Tessa Spencer in the St. Luke’s Rehab jacket she wore the day she met Joyce Gordon.
Tessa Spencer has been a physical therapist for more than a decade at St. Luke’s Magic Valley. She happened to be covering a weekend shift at St. Luke’s Wood River and was with her husband enjoying the area after she had finished work.
Spencer’s husband was able to text 911, eventually getting a police car and ambulance to the scene. She was able to keep Gordon stable, put her leg in a good position and grab her some blankets.
“She was a trouper,” Spencer said. “She was mostly concerned about her dogs, since they were home alone.

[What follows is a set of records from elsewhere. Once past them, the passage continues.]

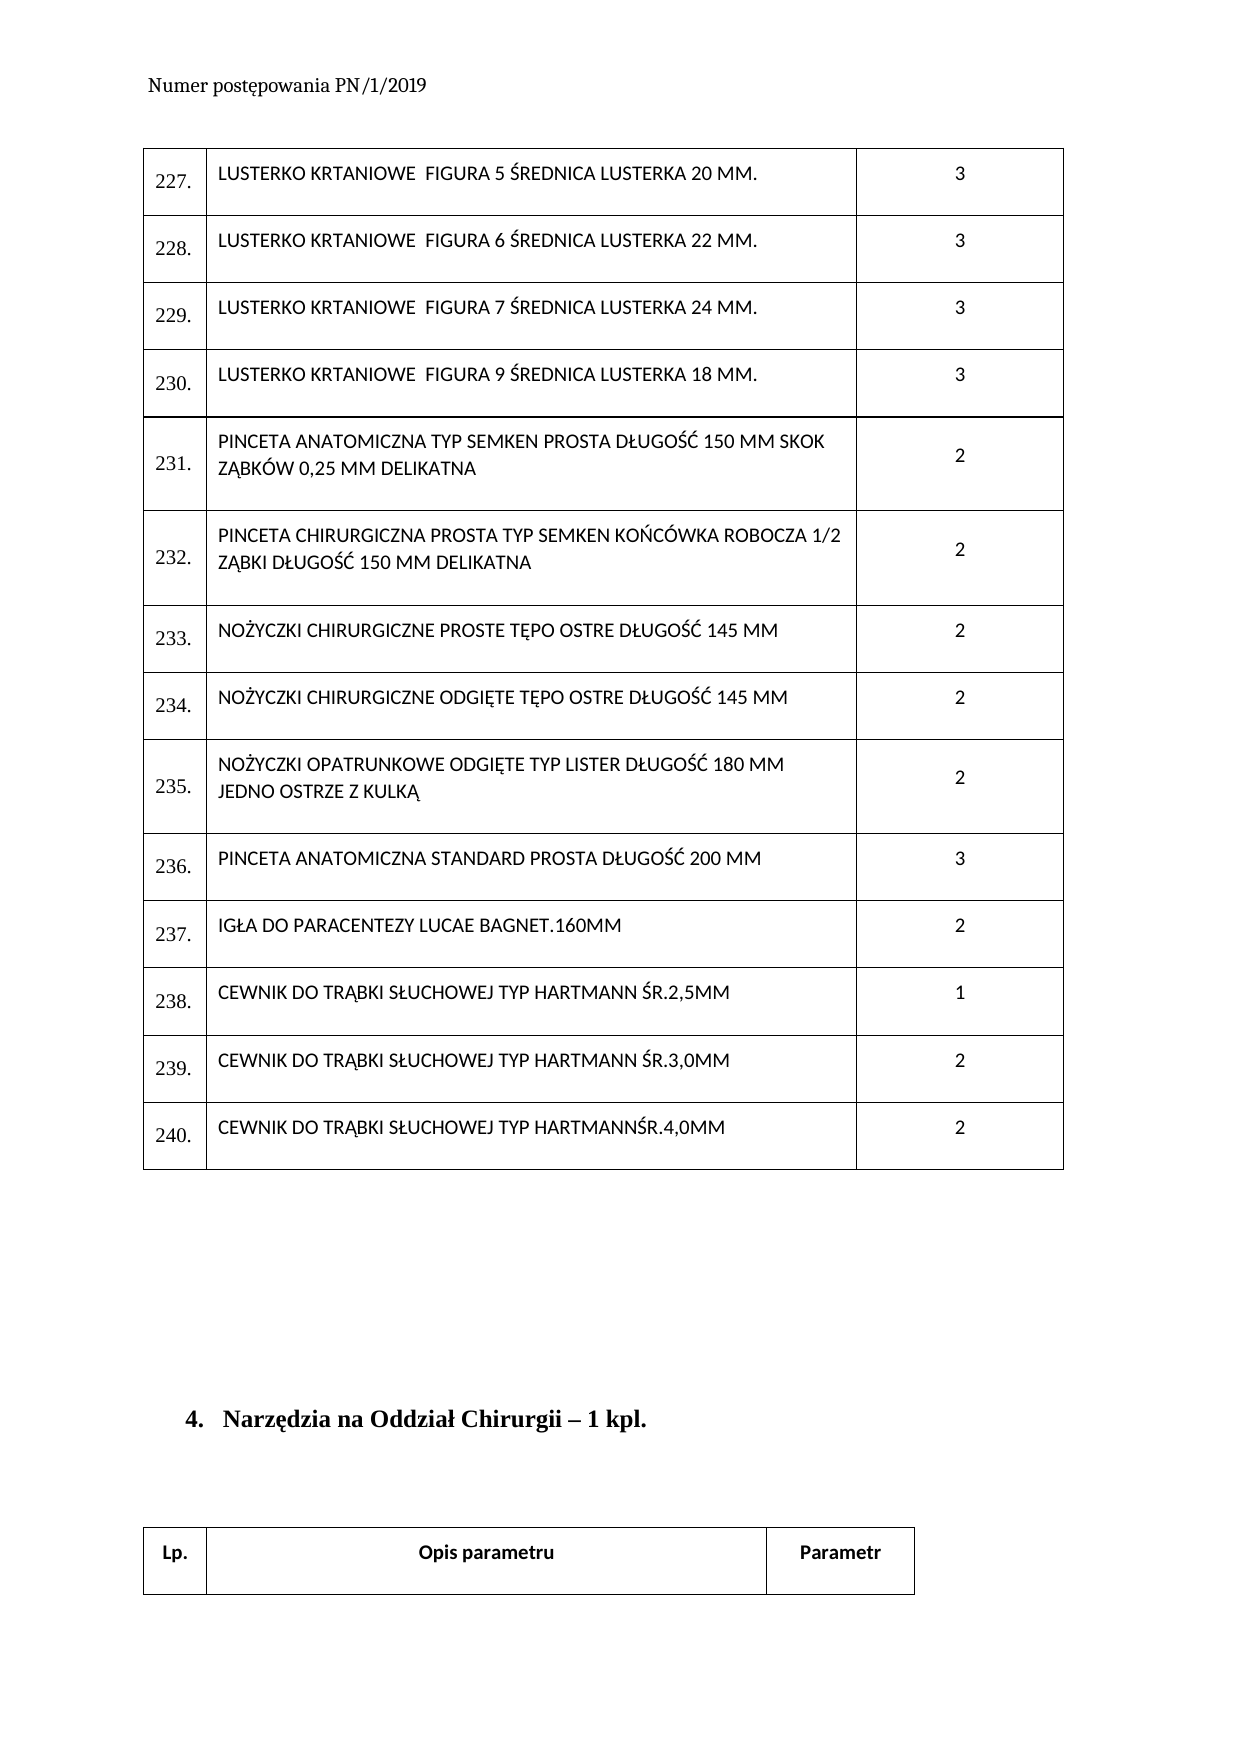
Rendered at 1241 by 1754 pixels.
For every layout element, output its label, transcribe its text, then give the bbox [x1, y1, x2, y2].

table_cell IGŁA DO PARACENTEZY LUCAE BAGNET.160MM [207, 901, 856, 967]
table_cell NOŻYCZKI CHIRURGICZNE ODGIĘTE TĘPO OSTRE DŁUGOŚĆ 145 MM [207, 673, 856, 739]
table_cell PINCETA ANATOMICZNA STANDARD PROSTA DŁUGOŚĆ 200 MM [207, 834, 856, 900]
table_cell [144, 968, 206, 1034]
table_cell [144, 901, 206, 967]
table_cell 2 [857, 1103, 1063, 1169]
table_cell LUSTERKO KRTANIOWE FIGURA 6 ŚREDNICA LUSTERKA 22 MM. [207, 216, 856, 282]
table_cell [144, 1103, 206, 1169]
table_header Lp. [144, 1528, 206, 1594]
table_cell PINCETA ANATOMICZNA TYP SEMKEN PROSTA DŁUGOŚĆ 150 MM SKOK ZĄBKÓW 0,25 MM DELIKATNA [207, 418, 856, 510]
table_cell [144, 283, 206, 349]
table_cell CEWNIK DO TRĄBKI SŁUCHOWEJ TYP HARTMANNŚR.4,0MM [207, 1103, 856, 1169]
table_cell 2 [857, 673, 1063, 739]
table_cell 3 [857, 149, 1063, 215]
table_cell LUSTERKO KRTANIOWE FIGURA 7 ŚREDNICA LUSTERKA 24 MM. [207, 283, 856, 349]
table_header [767, 1528, 914, 1594]
table_cell PINCETA CHIRURGICZNA PROSTA TYP SEMKEN KOŃCÓWKA ROBOCZA 1/2 ZĄBKI DŁUGOŚĆ 150 MM DELIKATNA [207, 511, 856, 604]
table_cell [144, 511, 206, 604]
table_cell 2 [857, 511, 1063, 604]
table_cell 1 [857, 968, 1063, 1034]
table_cell CEWNIK DO TRĄBKI SŁUCHOWEJ TYP HARTMANN ŚR.2,5MM [207, 968, 856, 1034]
table_cell [144, 149, 206, 215]
table_cell 2 [857, 740, 1063, 833]
table_cell [144, 673, 206, 739]
table_cell 2 [857, 418, 1063, 510]
table_cell 2 [857, 901, 1063, 967]
table_cell 2 [857, 1036, 1063, 1102]
table_cell [144, 740, 206, 833]
list Narzędzia na Oddział Chirurgii – 1 kpl. [185, 1404, 1093, 1433]
table_cell LUSTERKO KRTANIOWE FIGURA 5 ŚREDNICA LUSTERKA 20 MM. [207, 149, 856, 215]
table_cell NOŻYCZKI CHIRURGICZNE PROSTE TĘPO OSTRE DŁUGOŚĆ 145 MM [207, 606, 856, 672]
table_cell [144, 350, 206, 416]
table_cell [144, 1036, 206, 1102]
table_cell LUSTERKO KRTANIOWE FIGURA 9 ŚREDNICA LUSTERKA 18 MM. [207, 350, 856, 416]
table_cell [144, 216, 206, 282]
table_cell [144, 418, 206, 510]
table_cell 3 [857, 350, 1063, 416]
table_cell 2 [857, 606, 1063, 672]
table_cell NOŻYCZKI OPATRUNKOWE ODGIĘTE TYP LISTER DŁUGOŚĆ 180 MM JEDNO OSTRZE Z KULKĄ [207, 740, 856, 833]
table_cell 3 [857, 283, 1063, 349]
table_cell CEWNIK DO TRĄBKI SŁUCHOWEJ TYP HARTMANN ŚR.3,0MM [207, 1036, 856, 1102]
table_cell [144, 834, 206, 900]
table_header Opis parametru [207, 1528, 766, 1594]
table_cell 3 [857, 216, 1063, 282]
table_cell [144, 606, 206, 672]
table_cell 3 [857, 834, 1063, 900]
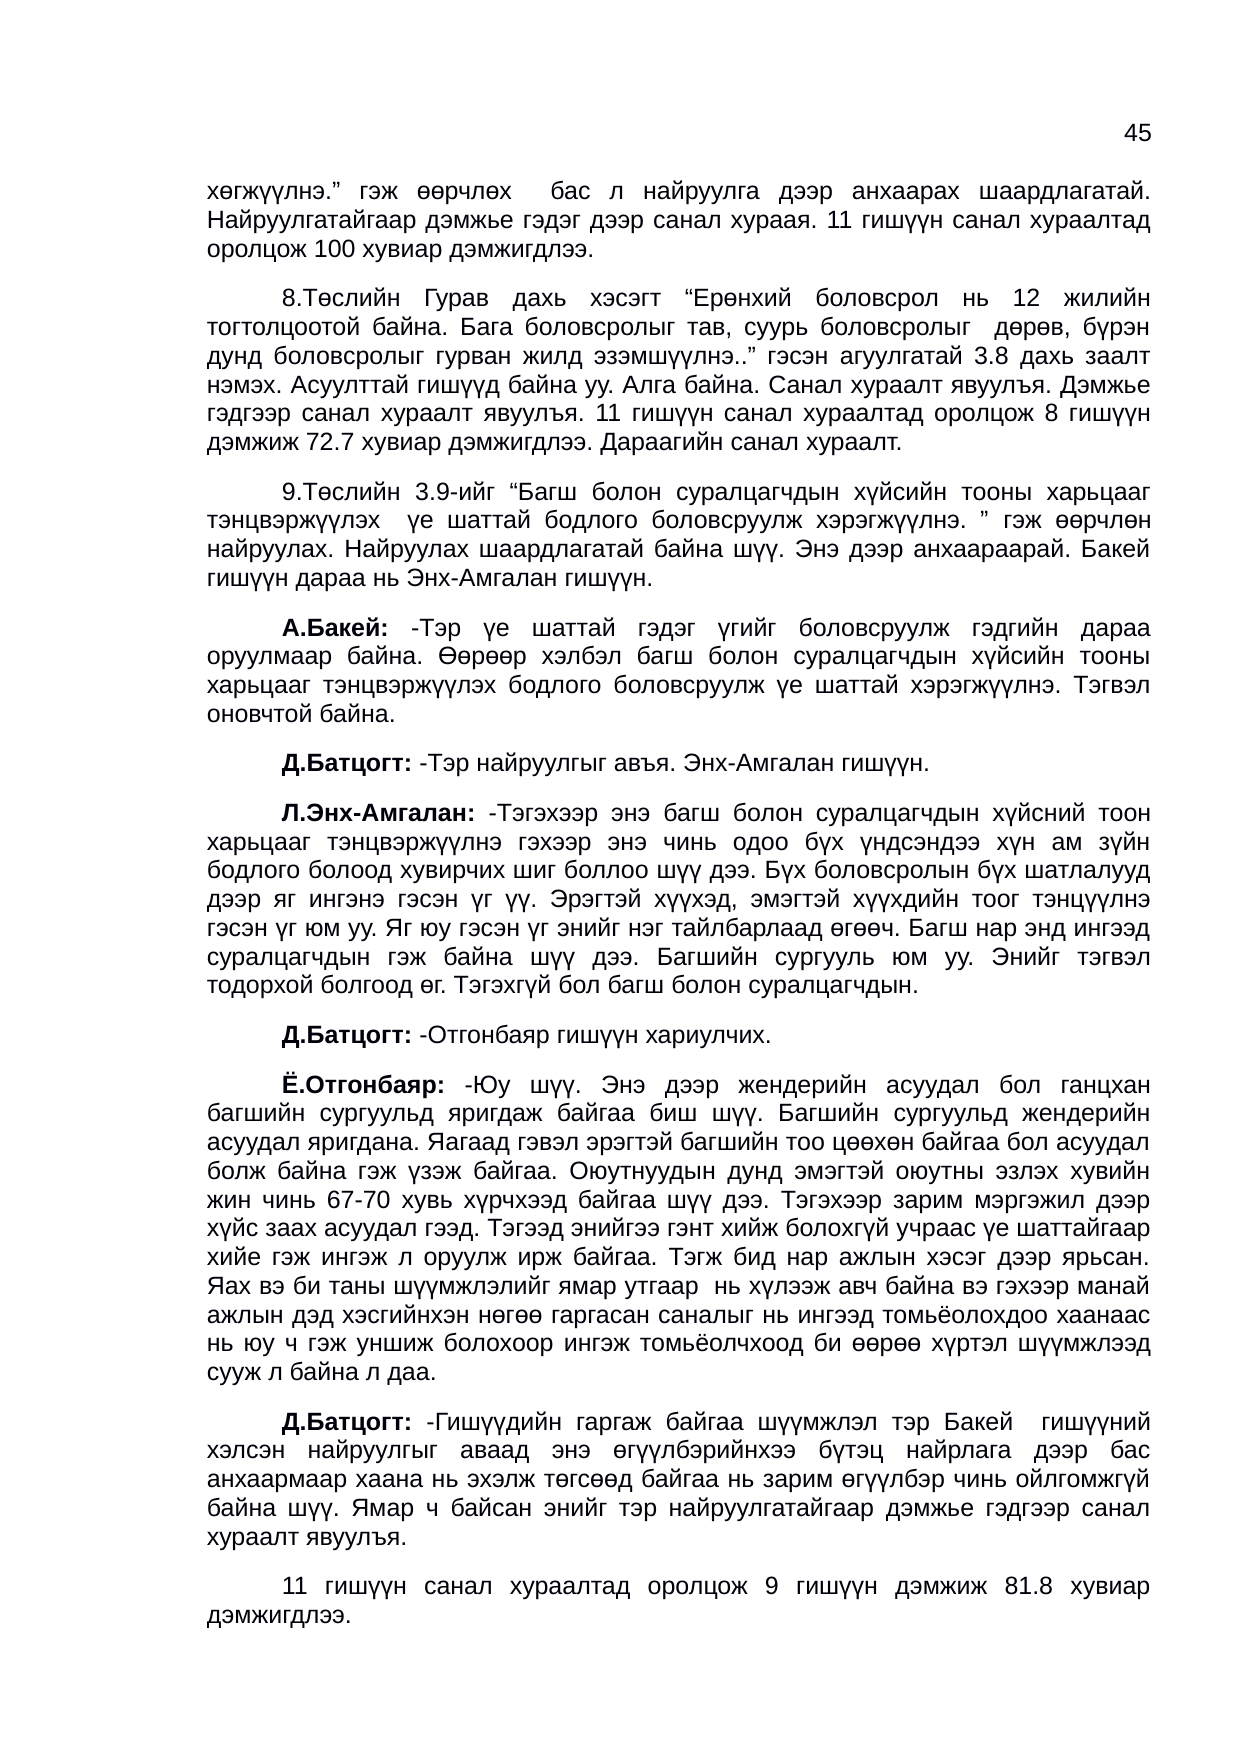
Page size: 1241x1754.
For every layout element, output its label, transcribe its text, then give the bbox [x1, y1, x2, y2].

“Then when she got taken away, I kind of was like, ‘What do I do now?’ I’m so used to seeing it through with patients.”
Gordon was able to make sure her dogs were OK, while Michael was able to load up her bike on his truck.
After being examined at St. Luke’s Wood River, Gordon was sent to Magic Valley for surgery. She had a broken pelvis and had shattered the top of her tibia. A titanium rod was placed from her hip to her knee.
Though she called the initial pain “agony,” she remembered thinking, “I wouldn’t mind going there” when Spencer talked about her job working in the inpatient rehabilitation unit.
The next day, Spencer was told she had a new patient that had a hip injury.
Could it be? No, it was a different patient.
But that week, checking the consult list, there was Gordon.
“She had apparently been asking people around here if they knew me, so even though it had to have been traumatic, it was cool she remembered me,” Spencer said.
Added Gordon: “I didn’t really think I’d wind up in the exact place she worked. And I didn’t realize what an amazing place it is.”